» **Work order**: Lines from the one containing "Hantavirus is serious. That does not make it" through the last one in the data below: write them out word for word, and only them.

——

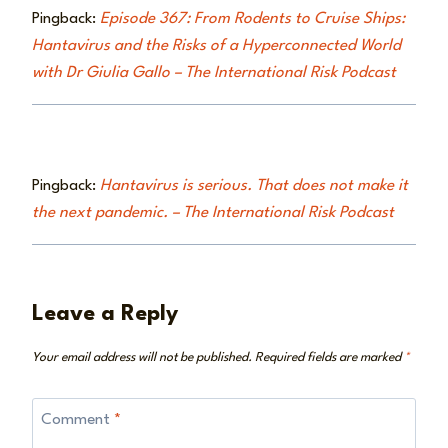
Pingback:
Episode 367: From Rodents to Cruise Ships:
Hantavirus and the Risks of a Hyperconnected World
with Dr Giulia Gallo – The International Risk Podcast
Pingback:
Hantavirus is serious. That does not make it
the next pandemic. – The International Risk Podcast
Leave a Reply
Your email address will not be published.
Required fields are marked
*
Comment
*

——

» **Solution to the exercise**:
Hantavirus is serious. That does not make it
the next pandemic. – The International Risk Podcast
Leave a Reply
Your email address will not be published.
Required fields are marked
*
Comment
*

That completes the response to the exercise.